Este projeto tem por objetivo a construção de um termômetro digital com as seguintes características:

  • O circuito deve ser barato, simples, compacto e exato em pelo menos 0.5°C.
  • A temperatura deve ser comunicada a um PC por meio da porta serial padrão RS-232.
  • A transferência de dados deve ser feita de modo confiável.
  • O consumo deve ser baixo e a alimentação deve ser obtida da própria interface RS-232.
  • O circuito deve medir e informar continuamente, em intervalos regulares, digamos a cada segundo, a temperatura registrada.
  • O termômetro deve medir a temperatura atmosférica, mas deve permitir modificações simples tanto no hardware como no software para acomodar outros tipos de uso (por exemplo em freezers, saunas, etc).
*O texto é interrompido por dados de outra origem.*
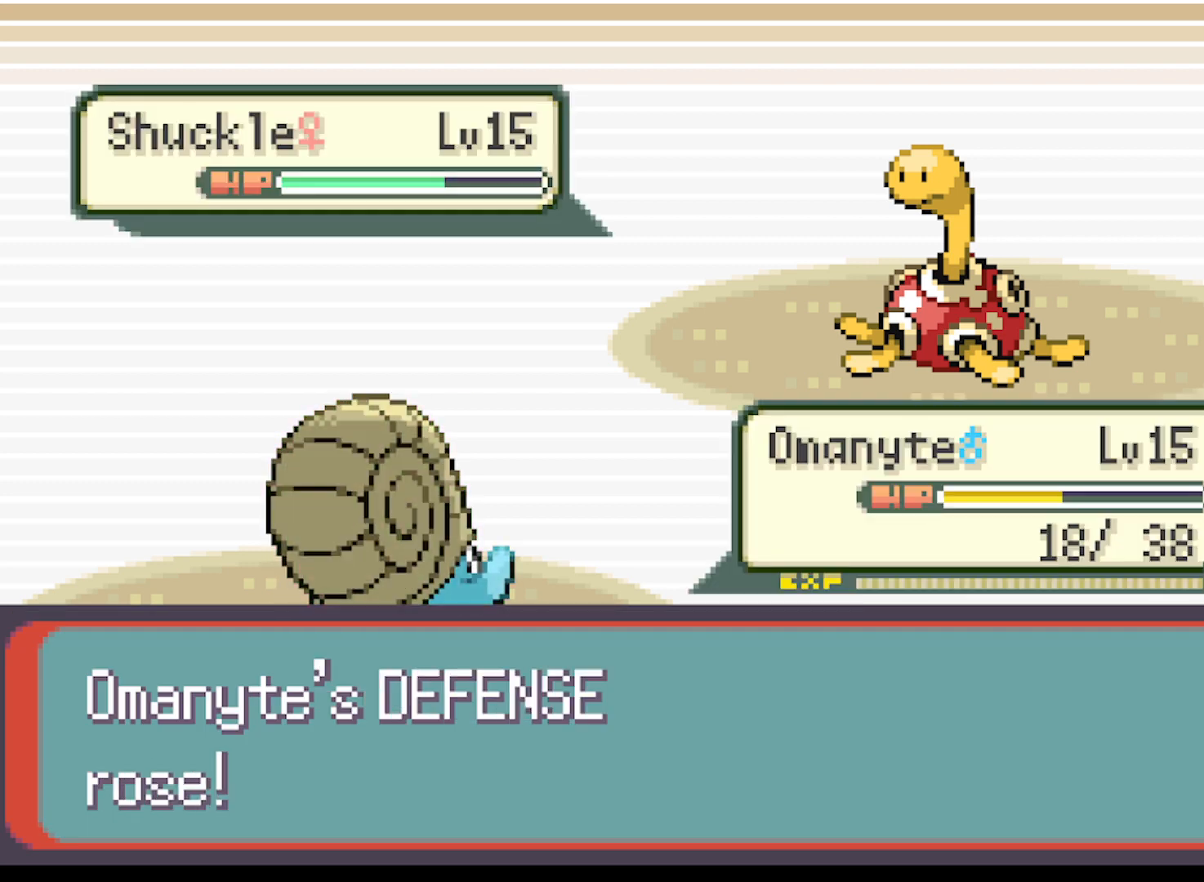
{"buttons": [], "left_stick": "center", "events": [[83, "B", "down"], [167, "B", "up"], [250, "B", "down"], [334, "B", "up"], [459, "B", "down"], [501, "B", "up"]]}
Parece que todos os dias uma dezena de novos termômetros digitais surgem na Internet. No entanto, após realizar várias buscas, não pude encontrar nenhum projeto que atendesse simultaneamente a todos os requisitos acima.

Teoria de operação

O circuito proposto consiste dos seguintes blocos: um sensor analógico de temperatura, um amplificador/condicionador para o sinal do sensor, um microcontrolador para converter esse sinal analógico em um dado digital e acoplamento com o PC por meio de uma interface RS-232. Um diagrama exibindo esses blocos é apresentado na Figura 1.

  • Temperatura e o LM35
  • Amplificação com LM358 (Condicionamento do sinal)
  • Alimentação e o 78L05
  • Comunicação RS-232
  • CRC

O circuito

O diagrama esquemático do circuito pode ser visto na Figura 2.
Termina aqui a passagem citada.